Club members get history lesson on Battle of Gettysburg on annual Civil War trip

Forty-five National Press Club members and guests enjoyed a fact-filled educational tour of Gettysburg National Military Park on Saturday, 156 years after the bloodiest battle of the Civil War raged over the park's sweeping fields and hills. It was the Club's 15th annual Civil War trip, hosted by the American Battlefield Trust.

Tim Smith, a Gettysburg expert and licensed guide. took the Club group through the three days of horrendous fighting in the July 1-3, 1863, battle, which ebbed and flowed over 20 square miles.

Smith said the Confederate Army arrived at Gettysburg before the Union forces did, with more men.

"The South captured the town, with fighting in the streets," he said, pointing out bullet holes in some of the still-standing homes and other town buildings. At the time Gettysburg had some 2,000 residents, but only one civilian was killed.

Summarizing the wide-ranging fighting, Smith said the Confederate Army won the first day of the battle.

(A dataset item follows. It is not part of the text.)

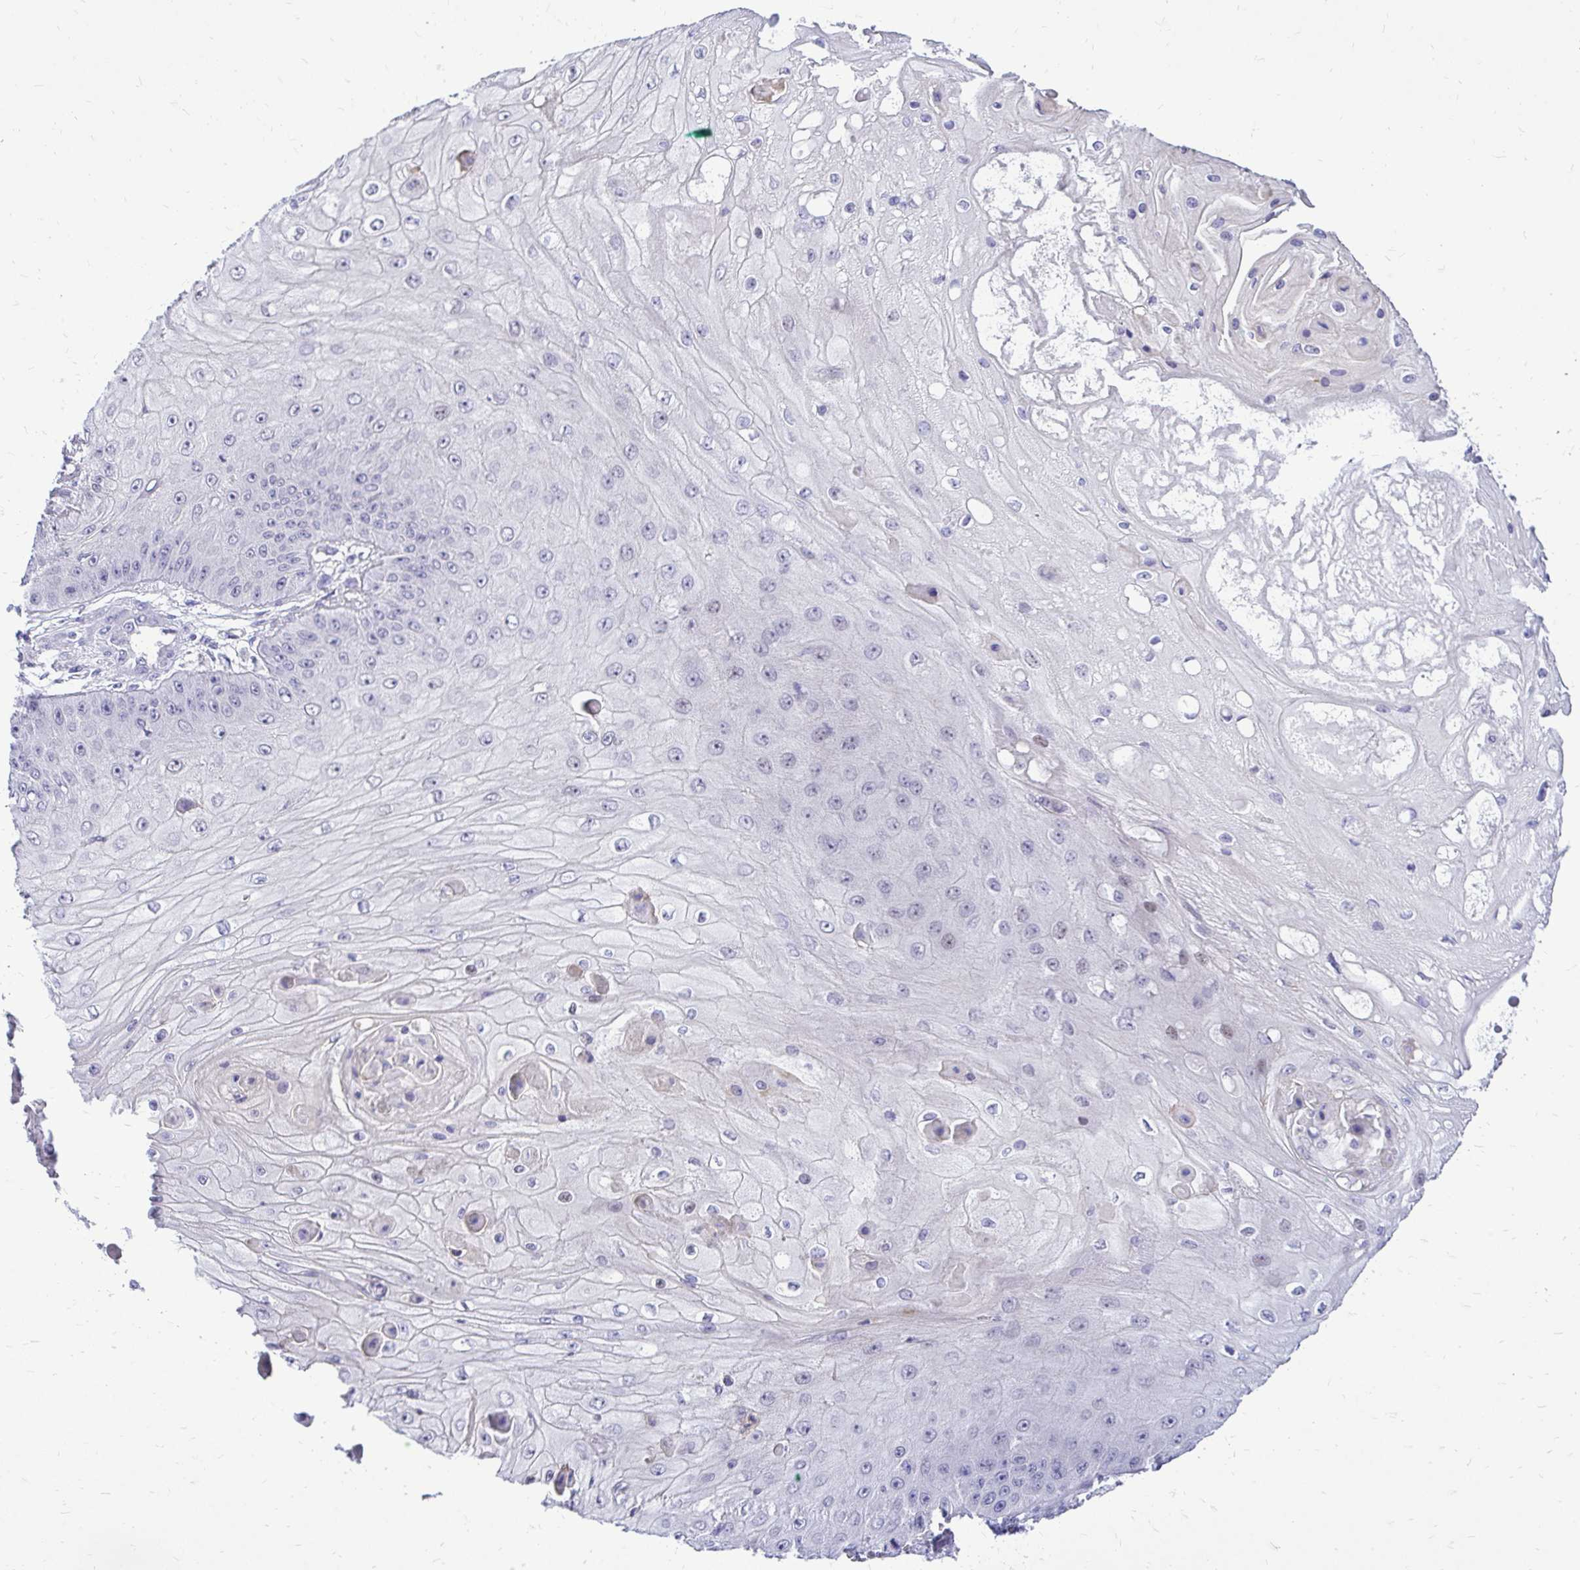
{"staining": {"intensity": "negative", "quantity": "none", "location": "none"}, "tissue": "skin cancer", "cell_type": "Tumor cells", "image_type": "cancer", "snomed": [{"axis": "morphology", "description": "Squamous cell carcinoma, NOS"}, {"axis": "topography", "description": "Skin"}], "caption": "There is no significant positivity in tumor cells of squamous cell carcinoma (skin).", "gene": "ZSWIM9", "patient": {"sex": "male", "age": 70}}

The second day was the bloodiest day of the battle, with Confederate Gen. Robert E. Lee's army attacking both ends of a three-mile-plus Union army line.

"Lee's army had to march through woods, over boulders and through bushes -- mostly uphill," Smith said. Despite the difficult terrain the Confederate forces almost succeeded, but the North won the day by staving off a vicious attack at the hill known as Little Round Top.

"Lee thought he could win by attacking the center of the Union line on the third day," Smith said. "After failing against the ends, he thought the center would be weak."

But the attack against a well fortified and elevation position -- the famed Pickett's Charge -- "was a disaster." Some 12,000 Confederate soldiers attacked, with 6,000 to 8,000 killed, wounded or missing.

Why did Lee make the charge?

"He had moved 70,000 men over 200 miles into northern territory, no easy task," Smith said. "This was the time, he had to do something, and he thought the attack was his best chance."

The Club group also saw the small stone house that was Lee's headquarters during the battle. The house and adjacent four-acre property was privately owned and over the years was host to a museum and motel complex. In 2014, the Trust acquired the property and restored the house to its 1863 appearance.

The Club's Civil War Trips started in 2005, under a payment-in-kind arrangement with the Trust, and have been held every year since. Headquartered in Washington, the Trust is a private entity that purchases and preserves battlefield lands. It educates the public on what happened there and why it matters today.